Open Internet Boom, Closed Intranet Died

The situation banks and blockchain find themselves in today is similar to the situation found in the early 90s with the internet. Large scale providers of “internet services” such as AOL and Prodigy were more like intranets. They owned all the infrastructure, hosted all the content and basically controlled everything that happened on their servers – more or less.

The internet won out over these services due to its openness. AOL, as much money as it had, could never match the sheer numbers of talented, independent developers and the growth of the open-source movement. They never had the innovation coming out of competition such as the Netscape and Internet Explorer war. They couldn't grow as quickly as a network that was being built by hobbyists, businesses both small and large and various companies looking to get in on the action. One or two companies cannot control an industry that relies on the free transfer of information such as the internet and it showed. AOL, Prodigy and the French company that operated like the two aforementioned companies all became insignificant.

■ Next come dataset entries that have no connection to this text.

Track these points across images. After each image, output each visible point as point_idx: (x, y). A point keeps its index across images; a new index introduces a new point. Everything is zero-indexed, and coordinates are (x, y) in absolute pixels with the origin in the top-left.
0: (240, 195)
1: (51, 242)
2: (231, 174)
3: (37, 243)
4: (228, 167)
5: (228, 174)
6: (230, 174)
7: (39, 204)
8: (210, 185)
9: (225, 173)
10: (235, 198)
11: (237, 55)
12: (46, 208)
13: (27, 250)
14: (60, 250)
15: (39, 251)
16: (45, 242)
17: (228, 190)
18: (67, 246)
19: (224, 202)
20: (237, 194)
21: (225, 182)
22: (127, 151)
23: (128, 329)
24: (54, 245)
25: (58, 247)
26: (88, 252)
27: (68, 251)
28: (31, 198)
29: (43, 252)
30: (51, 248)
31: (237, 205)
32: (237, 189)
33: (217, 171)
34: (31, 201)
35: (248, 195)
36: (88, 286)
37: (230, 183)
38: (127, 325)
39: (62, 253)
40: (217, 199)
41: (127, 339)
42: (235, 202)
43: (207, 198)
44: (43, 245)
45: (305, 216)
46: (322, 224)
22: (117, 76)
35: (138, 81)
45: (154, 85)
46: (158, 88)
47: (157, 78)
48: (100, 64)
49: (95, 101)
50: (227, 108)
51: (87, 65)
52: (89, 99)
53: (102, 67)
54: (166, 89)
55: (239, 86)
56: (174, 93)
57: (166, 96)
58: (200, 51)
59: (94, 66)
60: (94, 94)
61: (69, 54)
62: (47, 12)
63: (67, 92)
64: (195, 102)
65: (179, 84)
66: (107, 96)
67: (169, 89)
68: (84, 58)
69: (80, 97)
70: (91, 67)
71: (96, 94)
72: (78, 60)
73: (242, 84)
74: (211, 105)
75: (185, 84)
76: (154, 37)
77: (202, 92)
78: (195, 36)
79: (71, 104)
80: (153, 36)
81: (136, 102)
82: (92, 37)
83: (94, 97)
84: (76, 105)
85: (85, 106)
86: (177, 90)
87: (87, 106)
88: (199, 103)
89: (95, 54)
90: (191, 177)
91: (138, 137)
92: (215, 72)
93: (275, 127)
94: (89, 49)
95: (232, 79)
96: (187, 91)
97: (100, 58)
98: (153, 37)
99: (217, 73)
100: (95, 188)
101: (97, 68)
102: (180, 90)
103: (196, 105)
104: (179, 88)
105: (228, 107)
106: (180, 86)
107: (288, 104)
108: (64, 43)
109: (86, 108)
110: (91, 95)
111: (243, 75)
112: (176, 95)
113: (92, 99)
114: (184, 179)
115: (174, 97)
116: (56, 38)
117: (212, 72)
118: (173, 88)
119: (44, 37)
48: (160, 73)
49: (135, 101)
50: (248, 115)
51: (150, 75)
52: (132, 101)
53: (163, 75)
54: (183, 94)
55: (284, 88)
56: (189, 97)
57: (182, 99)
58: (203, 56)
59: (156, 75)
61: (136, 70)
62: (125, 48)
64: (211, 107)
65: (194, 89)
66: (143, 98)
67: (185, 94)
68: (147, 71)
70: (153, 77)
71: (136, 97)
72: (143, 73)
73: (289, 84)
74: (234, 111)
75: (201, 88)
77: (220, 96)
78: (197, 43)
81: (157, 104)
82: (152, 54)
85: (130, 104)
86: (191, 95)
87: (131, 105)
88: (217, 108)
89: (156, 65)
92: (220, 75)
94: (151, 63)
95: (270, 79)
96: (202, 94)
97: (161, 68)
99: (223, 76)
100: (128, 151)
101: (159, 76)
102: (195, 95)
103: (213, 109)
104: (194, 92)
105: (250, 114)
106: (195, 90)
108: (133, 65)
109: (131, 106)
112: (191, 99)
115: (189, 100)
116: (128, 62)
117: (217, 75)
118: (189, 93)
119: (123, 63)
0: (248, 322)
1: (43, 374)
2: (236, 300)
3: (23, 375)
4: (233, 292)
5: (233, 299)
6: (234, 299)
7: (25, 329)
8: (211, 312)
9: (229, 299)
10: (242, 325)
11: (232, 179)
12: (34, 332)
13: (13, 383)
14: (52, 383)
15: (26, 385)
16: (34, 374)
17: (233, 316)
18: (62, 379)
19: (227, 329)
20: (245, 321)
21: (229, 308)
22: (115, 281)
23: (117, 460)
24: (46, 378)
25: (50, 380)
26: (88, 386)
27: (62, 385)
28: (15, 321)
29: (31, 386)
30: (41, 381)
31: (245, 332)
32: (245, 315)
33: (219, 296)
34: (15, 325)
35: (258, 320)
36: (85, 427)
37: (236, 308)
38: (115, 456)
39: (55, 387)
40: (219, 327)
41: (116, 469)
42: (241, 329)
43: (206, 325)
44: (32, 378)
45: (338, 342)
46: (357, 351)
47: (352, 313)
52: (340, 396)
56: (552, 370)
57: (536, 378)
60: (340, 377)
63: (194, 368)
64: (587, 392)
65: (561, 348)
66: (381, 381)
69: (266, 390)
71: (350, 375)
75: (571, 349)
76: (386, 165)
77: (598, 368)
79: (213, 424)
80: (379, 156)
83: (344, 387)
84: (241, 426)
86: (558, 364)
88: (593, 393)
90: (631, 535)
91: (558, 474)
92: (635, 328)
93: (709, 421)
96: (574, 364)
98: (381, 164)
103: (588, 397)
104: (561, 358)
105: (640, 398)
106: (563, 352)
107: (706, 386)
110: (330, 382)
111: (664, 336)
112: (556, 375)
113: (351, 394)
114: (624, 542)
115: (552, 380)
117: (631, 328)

Money is, after all, just information. Value, ownership, and trust are all things you need to know before you can use money to exchange for a good. That could be what Societe Generale is betting on. STOs are not ICOs. They have a set value, backed by a real-world asset. They are called securities so they can be regulated under existing laws that govern securities and so that investors can more easily identify them in their books. The STO is what could be opening up public blockchain tot he banks, much in the same way as online trading software opened up stock trading and FOREX trading to the retail market.

The margins might be thinner than they were pre-internet days, but the companies that adapted have seen a massive increase in volume that has more than made up for it. It is telling that ratings agency Moody's has seen this particular move by Societe Generale as “credit positive”. They said that the increase in transparency and the reduced risk of errors “arising from the complexity and the number of intermediaries involved in issuing covered bonds using traditional means.” That means even the most traditional companies are beginning to see what public, permissionless blockchain can offer – and that is always a good thing.